Cheney: The Untold Story of America's Most Powerful and Controversial Vice President, by Stephen F. Hayes, is the VP's new official biography and segments from the book featured on the Neo-Con Weekly Standard website today.
Some are already claiming that the long passage about Cheney's activities on 9/11, which was also reprinted at Yahoo's website today, is nothing more than a cover story to absolve Cheney of the suspicion that he played a key role in facilitating the attack itself.
After the collapse of both towers, the account records the fact that one of Cheney's close aides and now his chief of staff, David Addington, who was once described by U.S. News and World Report as "the most powerful man you've never heard of," instantly concluded that the towers must have been charged with explosives.
At 10:28, the north tower collapsed. The frenzy in the bunker came to a halt and, but for an occasional whisper, the room went silent. On the television, one floor after another gave way, a bit of order amidst the catastrophe. The building must have been charged, thought David Addington, counsel to the vice president, who was standing against the outer wall of the bunker.
Later on in the account we learn that Dick Cheney was also surprised that the towers collapsed.
It had never crossed Cheney's mind that the towers would crumble. He remembers being surprised. "I think everybody was," he would say later. "I think Osama bin Laden was."
David Addington
The excerpt also reveals that upon hearing of Flight 93's demise in a Pennsylvania field, Cheney and Condoleeza Rice immediately concluded that it had been shot down, a assertion Cheney later communicated via a phone call to Donald Rumsfeld.
Everyone had the same question, says Rice. "Was it down because it had been shot down or had it crashed?" Rice and Cheney were both filled with "intense emotion," she recalls, because they both made the same assumption. "His first thought, my first thought--we had exactly the same reaction--was it must have been shot down by the fighters. And you know, that's a pretty heady moment, a pretty heavy burden."
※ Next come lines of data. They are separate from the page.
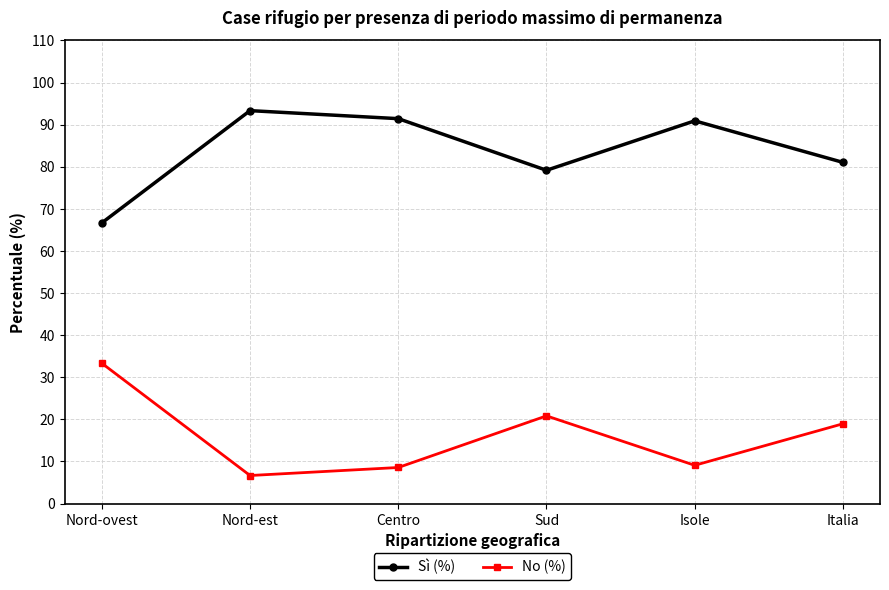

What position from the right is Nord-est?

5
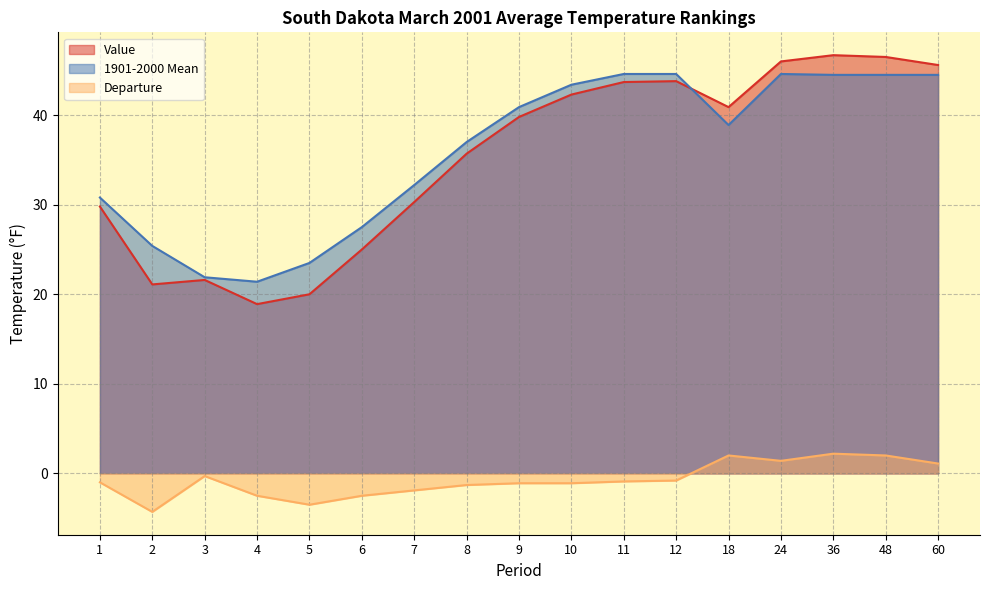

What is the lowest value of the Departure series?

-4.3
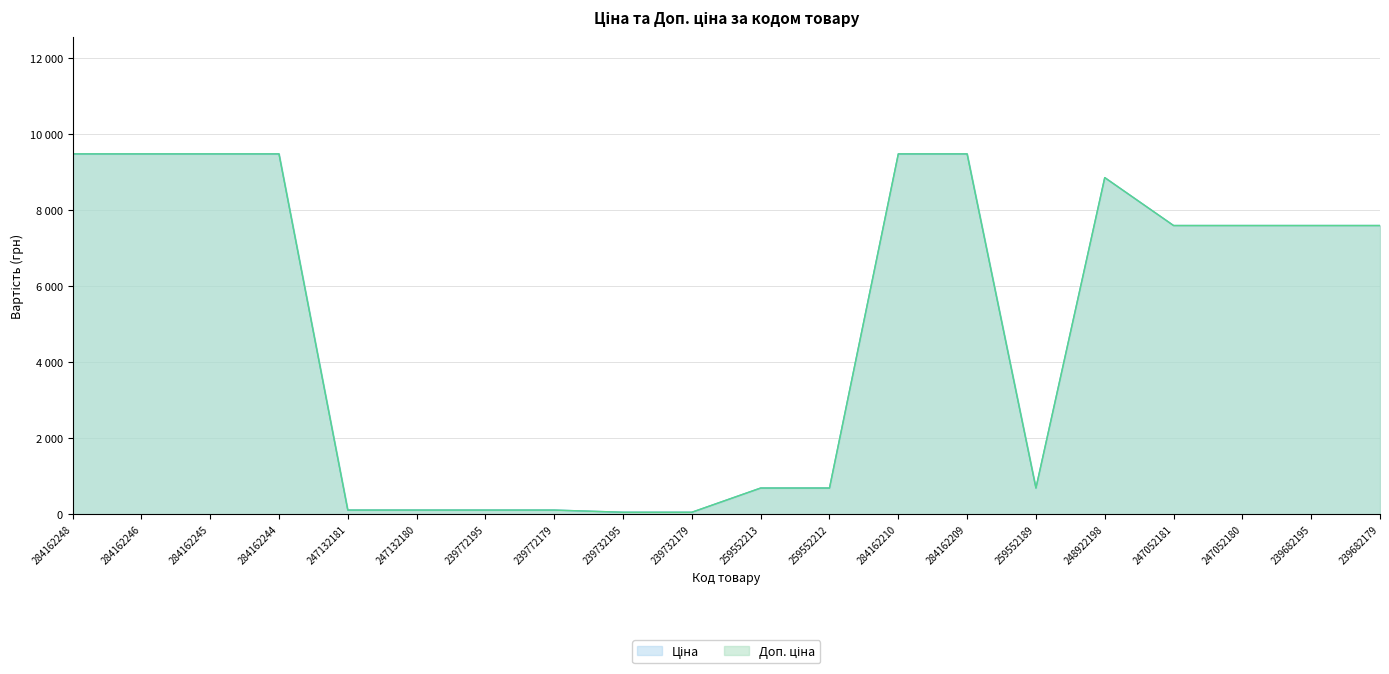

Reading left to right, what are all the values shown in this chart?

284162248=9480.1	284162246=9480.1	284162245=9480.1	284162244=9480.1	247132181=114.1	247132180=114.1	239772195=114.1	239772179=114.1	239732195=57.0	239732179=57.0	259552213=693.7	259552212=693.7	284162210=9480.1	284162209=9480.1	259552189=693.7	248922198=8856.7	247052181=7596.5	247052180=7596.5	239682195=7596.5	239682179=7596.5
For several impossible minutes, Cheney believed that a pilot following his orders had brought down a plane full of civilians in rural Pennsylvania. Even then, he had no regrets.
"It's my understanding they've already taken a couple aircraft out," Cheney said to Rumsfeld during the subsequent conversation.
Segments from the book are likely to be seized upon by adherents to the 9/11 truth movement over the next few days in order to weed out anomalies and inconsistencies with the official story of Cheney's movements on September 11, 2001.